“In this ambitious study of the introduction of Darwinian thought to China, Schmalzer aims to change the way historians of science and Sinologists both look at their disciplines. She demonstrates that knowledge of science dissemination practices is necessary for understanding larger questions of modernity and cultural transformation in China. At the same time, by placing Chinese science in its unique political and cultural context, she challenges the historian’s perception of how the popularization process operates.

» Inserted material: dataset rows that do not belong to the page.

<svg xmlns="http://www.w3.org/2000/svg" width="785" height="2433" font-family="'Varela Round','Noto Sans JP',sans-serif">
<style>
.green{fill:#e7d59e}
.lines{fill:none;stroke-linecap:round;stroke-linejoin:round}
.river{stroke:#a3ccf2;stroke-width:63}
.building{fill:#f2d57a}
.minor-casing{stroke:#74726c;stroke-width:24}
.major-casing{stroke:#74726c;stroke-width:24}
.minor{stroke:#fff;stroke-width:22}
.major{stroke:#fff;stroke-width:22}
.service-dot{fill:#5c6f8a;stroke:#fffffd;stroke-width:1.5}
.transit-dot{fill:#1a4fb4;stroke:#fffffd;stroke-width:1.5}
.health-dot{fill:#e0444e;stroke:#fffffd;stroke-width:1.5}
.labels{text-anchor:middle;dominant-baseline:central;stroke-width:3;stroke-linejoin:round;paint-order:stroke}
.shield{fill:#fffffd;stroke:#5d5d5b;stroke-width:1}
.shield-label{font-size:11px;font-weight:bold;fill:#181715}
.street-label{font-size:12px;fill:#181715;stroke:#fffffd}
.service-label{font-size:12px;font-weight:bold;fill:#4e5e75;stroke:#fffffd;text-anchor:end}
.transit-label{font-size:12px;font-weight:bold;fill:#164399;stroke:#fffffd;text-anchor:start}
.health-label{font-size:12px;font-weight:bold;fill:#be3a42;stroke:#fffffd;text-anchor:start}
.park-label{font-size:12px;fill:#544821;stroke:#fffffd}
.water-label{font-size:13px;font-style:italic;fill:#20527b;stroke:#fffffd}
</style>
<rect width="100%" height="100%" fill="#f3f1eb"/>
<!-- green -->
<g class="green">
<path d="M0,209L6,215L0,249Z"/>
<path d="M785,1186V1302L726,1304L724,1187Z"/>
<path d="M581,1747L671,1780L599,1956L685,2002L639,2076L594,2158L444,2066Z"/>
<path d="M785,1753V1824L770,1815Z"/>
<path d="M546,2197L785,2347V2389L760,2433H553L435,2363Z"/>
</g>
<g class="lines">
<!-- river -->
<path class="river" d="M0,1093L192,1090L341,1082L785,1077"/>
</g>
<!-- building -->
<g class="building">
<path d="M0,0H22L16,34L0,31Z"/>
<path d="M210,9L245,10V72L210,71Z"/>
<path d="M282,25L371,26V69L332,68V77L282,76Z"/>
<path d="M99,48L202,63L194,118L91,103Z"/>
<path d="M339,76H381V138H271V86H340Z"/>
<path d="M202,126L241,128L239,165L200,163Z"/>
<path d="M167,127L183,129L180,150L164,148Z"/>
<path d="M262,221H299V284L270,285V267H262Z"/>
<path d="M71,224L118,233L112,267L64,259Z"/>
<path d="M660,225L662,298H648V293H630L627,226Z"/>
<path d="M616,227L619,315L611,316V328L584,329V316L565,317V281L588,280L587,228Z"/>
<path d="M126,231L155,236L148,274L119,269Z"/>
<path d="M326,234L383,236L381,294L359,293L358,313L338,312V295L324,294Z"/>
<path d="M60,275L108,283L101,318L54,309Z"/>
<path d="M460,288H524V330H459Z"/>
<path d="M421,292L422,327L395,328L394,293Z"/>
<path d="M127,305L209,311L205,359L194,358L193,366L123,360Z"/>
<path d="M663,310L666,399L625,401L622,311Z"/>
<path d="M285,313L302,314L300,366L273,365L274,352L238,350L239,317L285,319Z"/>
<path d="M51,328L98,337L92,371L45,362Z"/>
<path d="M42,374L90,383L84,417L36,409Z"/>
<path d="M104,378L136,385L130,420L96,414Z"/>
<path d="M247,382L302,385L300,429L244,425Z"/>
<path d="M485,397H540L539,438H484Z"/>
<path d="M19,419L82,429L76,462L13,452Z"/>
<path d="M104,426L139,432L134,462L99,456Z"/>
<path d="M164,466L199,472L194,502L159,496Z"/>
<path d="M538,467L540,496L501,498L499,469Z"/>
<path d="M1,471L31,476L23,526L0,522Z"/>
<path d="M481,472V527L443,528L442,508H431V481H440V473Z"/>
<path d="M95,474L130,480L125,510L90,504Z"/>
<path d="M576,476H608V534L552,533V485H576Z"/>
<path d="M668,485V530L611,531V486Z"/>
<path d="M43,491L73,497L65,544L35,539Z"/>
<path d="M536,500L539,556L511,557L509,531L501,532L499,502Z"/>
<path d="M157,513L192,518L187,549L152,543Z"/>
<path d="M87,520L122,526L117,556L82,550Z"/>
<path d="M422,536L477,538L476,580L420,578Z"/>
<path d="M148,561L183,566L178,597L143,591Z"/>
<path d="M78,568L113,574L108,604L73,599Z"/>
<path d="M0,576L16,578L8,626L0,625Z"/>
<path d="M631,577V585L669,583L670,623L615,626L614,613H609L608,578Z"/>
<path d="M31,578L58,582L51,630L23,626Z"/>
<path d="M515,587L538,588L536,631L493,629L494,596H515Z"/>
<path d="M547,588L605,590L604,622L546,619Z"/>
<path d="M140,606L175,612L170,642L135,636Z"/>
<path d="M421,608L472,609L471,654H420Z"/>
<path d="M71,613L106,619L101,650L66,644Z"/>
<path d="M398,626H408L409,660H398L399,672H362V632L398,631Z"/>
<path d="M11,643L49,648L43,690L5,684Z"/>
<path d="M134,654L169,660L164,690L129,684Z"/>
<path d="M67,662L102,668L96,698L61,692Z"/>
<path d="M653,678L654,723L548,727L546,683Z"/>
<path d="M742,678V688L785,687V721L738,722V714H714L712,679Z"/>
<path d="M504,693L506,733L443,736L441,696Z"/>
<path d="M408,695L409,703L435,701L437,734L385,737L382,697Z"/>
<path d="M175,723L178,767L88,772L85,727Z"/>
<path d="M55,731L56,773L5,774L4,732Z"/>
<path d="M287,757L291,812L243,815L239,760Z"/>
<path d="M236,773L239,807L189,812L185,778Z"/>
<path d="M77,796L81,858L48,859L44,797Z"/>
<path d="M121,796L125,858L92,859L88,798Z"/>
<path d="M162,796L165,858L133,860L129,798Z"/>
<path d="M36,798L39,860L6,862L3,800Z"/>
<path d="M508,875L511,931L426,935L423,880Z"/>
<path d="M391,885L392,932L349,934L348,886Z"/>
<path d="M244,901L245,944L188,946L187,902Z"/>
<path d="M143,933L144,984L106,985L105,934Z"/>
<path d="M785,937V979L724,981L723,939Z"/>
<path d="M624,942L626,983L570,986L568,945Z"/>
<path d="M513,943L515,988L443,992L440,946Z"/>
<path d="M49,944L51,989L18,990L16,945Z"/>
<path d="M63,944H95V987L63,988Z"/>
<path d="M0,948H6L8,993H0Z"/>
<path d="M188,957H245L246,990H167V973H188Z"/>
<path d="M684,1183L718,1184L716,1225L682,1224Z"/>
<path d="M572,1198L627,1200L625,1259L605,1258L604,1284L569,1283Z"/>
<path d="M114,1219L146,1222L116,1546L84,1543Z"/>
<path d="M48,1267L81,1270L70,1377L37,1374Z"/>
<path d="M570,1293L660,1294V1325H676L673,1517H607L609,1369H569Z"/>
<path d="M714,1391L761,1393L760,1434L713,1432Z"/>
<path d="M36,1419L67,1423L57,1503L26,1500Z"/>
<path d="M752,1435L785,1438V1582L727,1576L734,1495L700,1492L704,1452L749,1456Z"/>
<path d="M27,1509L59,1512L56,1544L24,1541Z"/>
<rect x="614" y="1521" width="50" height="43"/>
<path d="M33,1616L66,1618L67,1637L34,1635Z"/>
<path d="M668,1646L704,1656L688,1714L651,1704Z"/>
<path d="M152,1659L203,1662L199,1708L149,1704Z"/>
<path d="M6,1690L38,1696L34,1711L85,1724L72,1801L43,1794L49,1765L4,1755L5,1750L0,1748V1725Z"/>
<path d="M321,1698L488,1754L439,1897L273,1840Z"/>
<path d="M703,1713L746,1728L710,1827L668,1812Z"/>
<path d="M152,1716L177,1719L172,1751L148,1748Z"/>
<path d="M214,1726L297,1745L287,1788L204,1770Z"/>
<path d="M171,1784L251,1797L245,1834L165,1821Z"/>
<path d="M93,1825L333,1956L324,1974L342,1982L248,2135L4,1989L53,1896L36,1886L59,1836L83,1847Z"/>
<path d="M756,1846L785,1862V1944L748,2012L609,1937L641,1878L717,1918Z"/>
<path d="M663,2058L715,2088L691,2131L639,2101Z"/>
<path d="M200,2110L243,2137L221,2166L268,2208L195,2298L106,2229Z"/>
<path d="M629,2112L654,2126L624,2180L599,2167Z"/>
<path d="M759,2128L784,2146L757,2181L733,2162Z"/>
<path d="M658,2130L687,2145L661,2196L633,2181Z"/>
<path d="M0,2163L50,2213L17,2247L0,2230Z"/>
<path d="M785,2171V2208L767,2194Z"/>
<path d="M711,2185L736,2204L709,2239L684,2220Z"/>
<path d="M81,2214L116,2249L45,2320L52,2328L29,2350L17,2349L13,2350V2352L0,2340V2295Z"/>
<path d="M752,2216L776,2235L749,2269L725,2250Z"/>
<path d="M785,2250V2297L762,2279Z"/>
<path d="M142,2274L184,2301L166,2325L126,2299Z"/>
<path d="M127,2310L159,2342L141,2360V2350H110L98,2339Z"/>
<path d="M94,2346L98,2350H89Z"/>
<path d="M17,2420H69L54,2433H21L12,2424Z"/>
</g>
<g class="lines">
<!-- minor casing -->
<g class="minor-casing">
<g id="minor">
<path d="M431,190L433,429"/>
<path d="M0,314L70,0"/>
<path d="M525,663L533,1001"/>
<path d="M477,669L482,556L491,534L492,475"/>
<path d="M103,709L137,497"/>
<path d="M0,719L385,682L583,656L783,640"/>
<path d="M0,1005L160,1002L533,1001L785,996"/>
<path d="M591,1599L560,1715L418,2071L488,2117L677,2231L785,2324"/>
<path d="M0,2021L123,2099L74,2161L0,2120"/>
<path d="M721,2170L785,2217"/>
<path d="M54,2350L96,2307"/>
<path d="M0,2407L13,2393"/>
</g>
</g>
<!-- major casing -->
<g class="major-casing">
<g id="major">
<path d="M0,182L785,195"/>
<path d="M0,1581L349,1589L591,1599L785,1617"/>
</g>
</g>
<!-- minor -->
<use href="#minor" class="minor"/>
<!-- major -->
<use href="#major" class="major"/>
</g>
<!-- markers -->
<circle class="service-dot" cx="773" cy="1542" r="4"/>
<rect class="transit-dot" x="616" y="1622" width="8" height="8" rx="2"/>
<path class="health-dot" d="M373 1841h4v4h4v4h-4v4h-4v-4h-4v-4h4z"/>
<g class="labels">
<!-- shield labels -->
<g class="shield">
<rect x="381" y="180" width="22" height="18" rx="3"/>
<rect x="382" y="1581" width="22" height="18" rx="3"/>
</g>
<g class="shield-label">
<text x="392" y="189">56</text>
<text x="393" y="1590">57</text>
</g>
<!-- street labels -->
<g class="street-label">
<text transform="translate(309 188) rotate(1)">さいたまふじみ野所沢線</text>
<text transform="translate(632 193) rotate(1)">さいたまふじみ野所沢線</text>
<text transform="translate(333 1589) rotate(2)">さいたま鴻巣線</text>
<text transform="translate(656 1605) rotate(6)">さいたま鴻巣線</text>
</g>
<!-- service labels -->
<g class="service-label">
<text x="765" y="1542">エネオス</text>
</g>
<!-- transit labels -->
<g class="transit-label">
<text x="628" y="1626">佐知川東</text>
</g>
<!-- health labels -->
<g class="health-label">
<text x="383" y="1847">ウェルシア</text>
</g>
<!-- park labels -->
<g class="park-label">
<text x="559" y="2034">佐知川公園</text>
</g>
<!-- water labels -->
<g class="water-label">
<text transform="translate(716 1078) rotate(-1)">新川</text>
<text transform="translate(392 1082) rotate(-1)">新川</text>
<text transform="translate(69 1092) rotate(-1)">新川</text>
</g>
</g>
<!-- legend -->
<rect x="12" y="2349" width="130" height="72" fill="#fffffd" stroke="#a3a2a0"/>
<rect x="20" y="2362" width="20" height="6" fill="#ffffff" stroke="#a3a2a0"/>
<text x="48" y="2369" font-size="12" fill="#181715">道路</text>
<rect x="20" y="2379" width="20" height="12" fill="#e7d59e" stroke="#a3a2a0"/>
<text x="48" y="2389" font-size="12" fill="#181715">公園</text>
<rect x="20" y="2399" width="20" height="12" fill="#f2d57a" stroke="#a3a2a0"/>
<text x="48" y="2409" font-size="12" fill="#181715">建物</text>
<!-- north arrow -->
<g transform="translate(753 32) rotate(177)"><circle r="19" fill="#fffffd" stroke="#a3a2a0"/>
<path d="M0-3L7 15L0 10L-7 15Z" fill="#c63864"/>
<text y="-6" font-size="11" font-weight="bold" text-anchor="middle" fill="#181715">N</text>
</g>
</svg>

In the course of telling the story of paleoanthroplogy against the backdrop of the turbulent path of twentieth-century Chinese history, Schmalzer successfully deals with a series of important issues, such as the state’s use of popularization to undermine superstition and embrace socialism, the nationalist symbolism surrounding the ‘Peking Man,’ and the tensions between top-down science dissemination and bottom-up mass science.”
(Bernard Lightman, York University)
“A passionately argued story of human identity, popular science, and politics in twentieth-century China, delightfully out of step with our cynical times and certain to captivate even the most skeptical reader. Schmalzer’s work combines intellectual curiosity mentored by the imagination with serious scholarship firmly grounded in the empirical.”
(Michael Schoenhals, Lund University)
“This wonderfully original book takes a seemingly arcane topic—paleoanthropology and the changing political and cultural meanings of Peking Man—and uses it to explore the changing political cultures of republican, Maoist, and post-Maoist China in a new and subtle way. The author ranges confidently across issues as diverse as evolutionary theory and the search for yetis, illuminating, as she goes, major issues concerning the relationship between science and politics, the relationship between academic elites and citizens who lack scientific knowledge, and the ways in which science is represented and visualized in popular culture. In a consistently thought-provoking fashion, she uses the Chinese case to grapple with fundamental questions concerning the democratic control of science in modern societies.”
(Steve Smith, University of Essex)
“This is one of the few books on science in twentieth-century China, a burgeoning area of research, and the first book on popular science in China. The People’s Peking Man unquestionably breaks new ground.”
(Fa-ti Fan, State University of New York, Birmingham)
"A highly original book....Schmalzer's book finds a great deal to say about issues as diverse as the historical significance of Chinese fossil humans, the search for yetis (called yeren, or 'wild people' in China), changing concepts of human identity, and the conflict between top-down science dissemination and bottom-up mass participation in Chinese science. She also explores other diverse issues that include the connections among science, politics, religion and culture, and the relationship between professional scientists and the general public. Schmalzer presents all these topics in a lively, accessible and thought-provoking way."
(Xu Xing Nature
"Peking Man, then, is a wonderfully charged focus for this absorbing study of ideas about popular science, evolution and human identity in 20th century China....an extraordinarily rich, perceptive and highly readable book, that takes in ideas about yeren (the Chinese yeti), the evolutionary link between labour and humanity, the government’s response to Falun Gong and much more."